++++ Material to process

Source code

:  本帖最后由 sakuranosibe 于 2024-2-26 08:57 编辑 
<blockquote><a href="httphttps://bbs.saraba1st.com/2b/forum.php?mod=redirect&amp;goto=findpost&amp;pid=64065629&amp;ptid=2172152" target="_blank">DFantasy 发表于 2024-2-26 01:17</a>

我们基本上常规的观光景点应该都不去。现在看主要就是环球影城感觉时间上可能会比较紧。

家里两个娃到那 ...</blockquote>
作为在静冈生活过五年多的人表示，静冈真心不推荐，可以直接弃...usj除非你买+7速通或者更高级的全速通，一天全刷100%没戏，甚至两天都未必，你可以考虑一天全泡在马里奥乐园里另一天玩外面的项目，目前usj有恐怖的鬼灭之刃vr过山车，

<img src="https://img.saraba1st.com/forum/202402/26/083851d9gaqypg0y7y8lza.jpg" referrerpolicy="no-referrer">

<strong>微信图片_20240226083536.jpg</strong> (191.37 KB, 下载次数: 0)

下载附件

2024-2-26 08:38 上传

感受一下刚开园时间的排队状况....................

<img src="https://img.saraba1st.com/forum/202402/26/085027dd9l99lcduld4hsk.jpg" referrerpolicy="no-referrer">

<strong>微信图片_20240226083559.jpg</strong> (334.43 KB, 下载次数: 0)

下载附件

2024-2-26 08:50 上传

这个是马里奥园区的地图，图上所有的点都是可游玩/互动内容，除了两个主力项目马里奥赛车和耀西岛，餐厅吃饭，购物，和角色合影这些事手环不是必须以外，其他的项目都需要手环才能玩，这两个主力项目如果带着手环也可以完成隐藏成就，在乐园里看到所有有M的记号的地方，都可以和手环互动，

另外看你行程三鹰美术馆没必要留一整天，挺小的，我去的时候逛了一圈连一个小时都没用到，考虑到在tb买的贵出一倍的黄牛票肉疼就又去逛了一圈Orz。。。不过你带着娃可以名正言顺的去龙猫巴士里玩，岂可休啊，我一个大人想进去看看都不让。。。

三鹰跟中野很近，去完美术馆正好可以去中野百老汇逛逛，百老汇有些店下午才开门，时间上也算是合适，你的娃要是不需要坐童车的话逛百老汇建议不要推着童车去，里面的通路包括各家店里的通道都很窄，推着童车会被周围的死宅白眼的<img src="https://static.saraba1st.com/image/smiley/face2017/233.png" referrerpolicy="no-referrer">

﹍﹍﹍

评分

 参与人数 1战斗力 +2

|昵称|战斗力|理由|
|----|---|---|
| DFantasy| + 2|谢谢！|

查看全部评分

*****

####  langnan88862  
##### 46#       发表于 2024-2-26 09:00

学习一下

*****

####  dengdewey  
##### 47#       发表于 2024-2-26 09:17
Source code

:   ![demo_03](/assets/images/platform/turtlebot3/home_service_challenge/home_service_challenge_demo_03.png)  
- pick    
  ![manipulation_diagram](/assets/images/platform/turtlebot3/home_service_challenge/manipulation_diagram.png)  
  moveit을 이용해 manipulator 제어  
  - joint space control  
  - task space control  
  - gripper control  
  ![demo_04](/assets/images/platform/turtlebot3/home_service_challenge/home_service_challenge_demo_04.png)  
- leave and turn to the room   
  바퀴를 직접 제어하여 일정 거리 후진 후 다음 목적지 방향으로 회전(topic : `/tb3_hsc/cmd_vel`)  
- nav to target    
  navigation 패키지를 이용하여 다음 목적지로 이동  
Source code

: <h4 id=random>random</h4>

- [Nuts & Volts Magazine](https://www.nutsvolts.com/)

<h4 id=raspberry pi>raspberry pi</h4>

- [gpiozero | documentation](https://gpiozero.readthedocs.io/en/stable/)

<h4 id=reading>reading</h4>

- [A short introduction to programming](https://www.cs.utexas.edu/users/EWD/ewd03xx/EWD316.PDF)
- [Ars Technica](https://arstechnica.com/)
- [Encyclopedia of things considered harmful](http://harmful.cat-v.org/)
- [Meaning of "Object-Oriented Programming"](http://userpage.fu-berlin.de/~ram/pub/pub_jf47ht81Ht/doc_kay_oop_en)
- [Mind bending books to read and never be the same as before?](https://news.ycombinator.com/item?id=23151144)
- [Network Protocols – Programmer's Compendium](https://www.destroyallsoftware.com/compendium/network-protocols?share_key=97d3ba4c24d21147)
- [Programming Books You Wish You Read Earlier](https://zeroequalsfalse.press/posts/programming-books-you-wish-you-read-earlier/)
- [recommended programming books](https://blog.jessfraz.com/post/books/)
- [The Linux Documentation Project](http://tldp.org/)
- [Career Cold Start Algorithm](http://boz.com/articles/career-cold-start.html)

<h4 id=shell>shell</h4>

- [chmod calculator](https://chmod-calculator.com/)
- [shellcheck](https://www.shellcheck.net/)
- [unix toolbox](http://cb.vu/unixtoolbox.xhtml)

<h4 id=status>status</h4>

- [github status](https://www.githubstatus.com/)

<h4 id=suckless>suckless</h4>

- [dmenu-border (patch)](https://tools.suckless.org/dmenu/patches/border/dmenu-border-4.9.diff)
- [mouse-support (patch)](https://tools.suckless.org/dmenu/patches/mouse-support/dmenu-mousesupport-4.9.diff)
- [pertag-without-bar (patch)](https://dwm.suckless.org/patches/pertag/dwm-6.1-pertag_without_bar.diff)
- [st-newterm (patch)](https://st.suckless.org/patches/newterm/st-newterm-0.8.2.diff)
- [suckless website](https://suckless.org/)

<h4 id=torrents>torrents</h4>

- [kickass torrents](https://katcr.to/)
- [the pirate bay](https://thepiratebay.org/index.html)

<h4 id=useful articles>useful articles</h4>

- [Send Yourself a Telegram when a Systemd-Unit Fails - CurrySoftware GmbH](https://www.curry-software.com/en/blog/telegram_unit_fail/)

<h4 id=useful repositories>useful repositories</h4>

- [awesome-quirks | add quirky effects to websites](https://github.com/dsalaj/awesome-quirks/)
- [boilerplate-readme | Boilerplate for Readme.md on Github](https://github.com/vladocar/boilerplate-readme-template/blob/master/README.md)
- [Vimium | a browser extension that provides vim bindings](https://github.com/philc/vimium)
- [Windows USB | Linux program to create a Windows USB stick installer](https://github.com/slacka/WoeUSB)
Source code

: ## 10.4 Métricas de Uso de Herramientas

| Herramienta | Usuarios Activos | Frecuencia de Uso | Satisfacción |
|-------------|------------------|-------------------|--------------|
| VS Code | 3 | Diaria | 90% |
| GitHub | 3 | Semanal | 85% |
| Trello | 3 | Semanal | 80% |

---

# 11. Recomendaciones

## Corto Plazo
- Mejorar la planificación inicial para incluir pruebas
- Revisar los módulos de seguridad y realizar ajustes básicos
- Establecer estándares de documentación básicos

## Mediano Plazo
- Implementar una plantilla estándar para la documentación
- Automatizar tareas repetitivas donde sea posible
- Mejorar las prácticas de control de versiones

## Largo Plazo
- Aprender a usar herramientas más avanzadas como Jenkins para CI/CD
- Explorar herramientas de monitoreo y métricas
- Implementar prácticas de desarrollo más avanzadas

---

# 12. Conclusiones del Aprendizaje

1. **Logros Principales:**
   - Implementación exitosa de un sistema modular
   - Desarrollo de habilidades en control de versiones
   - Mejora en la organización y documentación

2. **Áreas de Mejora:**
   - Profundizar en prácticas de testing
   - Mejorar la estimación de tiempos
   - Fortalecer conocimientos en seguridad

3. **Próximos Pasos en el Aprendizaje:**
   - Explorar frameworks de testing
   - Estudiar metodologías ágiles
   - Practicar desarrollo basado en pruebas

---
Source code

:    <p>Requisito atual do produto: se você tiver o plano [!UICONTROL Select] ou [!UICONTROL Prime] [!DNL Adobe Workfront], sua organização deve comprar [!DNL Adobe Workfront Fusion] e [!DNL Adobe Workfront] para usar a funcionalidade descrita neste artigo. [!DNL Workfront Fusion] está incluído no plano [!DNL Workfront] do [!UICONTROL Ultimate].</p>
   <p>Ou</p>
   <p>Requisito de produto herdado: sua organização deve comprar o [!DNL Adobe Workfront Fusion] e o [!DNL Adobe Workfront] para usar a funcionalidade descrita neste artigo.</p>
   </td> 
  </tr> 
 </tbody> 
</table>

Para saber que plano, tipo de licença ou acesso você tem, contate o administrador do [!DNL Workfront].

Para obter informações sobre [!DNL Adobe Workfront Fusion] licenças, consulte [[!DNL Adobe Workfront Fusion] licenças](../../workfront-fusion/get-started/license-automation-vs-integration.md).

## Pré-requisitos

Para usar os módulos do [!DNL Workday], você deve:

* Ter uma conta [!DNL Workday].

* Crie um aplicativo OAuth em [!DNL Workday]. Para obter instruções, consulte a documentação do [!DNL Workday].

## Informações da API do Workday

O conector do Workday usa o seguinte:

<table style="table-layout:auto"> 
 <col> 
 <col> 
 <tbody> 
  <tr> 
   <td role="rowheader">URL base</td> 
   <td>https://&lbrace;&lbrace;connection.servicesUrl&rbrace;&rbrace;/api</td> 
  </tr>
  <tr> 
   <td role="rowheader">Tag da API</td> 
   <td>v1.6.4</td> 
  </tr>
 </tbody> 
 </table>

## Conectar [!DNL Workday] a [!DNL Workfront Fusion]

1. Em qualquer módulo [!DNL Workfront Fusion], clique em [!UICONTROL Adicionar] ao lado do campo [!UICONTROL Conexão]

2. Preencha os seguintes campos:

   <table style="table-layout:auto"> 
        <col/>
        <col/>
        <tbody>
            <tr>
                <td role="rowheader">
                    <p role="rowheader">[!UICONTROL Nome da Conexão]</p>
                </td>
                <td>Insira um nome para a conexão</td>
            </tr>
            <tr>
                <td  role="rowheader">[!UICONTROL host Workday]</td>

++++++++

**What is expected:**
Repeat exactly the lines above from the one with "do [!DNL Workday]." up to and including the one with "2. Preencha os". No other line belongs in the reply.

**Response:**
* Crie um aplicativo OAuth em [!DNL Workday]. Para obter instruções, consulte a documentação do [!DNL Workday].

## Informações da API do Workday

O conector do Workday usa o seguinte:

<table style="table-layout:auto"> 
 <col> 
 <col> 
 <tbody> 
  <tr> 
   <td role="rowheader">URL base</td> 
   <td>https://&lbrace;&lbrace;connection.servicesUrl&rbrace;&rbrace;/api</td> 
  </tr>
  <tr> 
   <td role="rowheader">Tag da API</td> 
   <td>v1.6.4</td> 
  </tr>
 </tbody> 
 </table>

## Conectar [!DNL Workday] a [!DNL Workfront Fusion]

1. Em qualquer módulo [!DNL Workfront Fusion], clique em [!UICONTROL Adicionar] ao lado do campo [!UICONTROL Conexão]

2. Preencha os seguintes campos:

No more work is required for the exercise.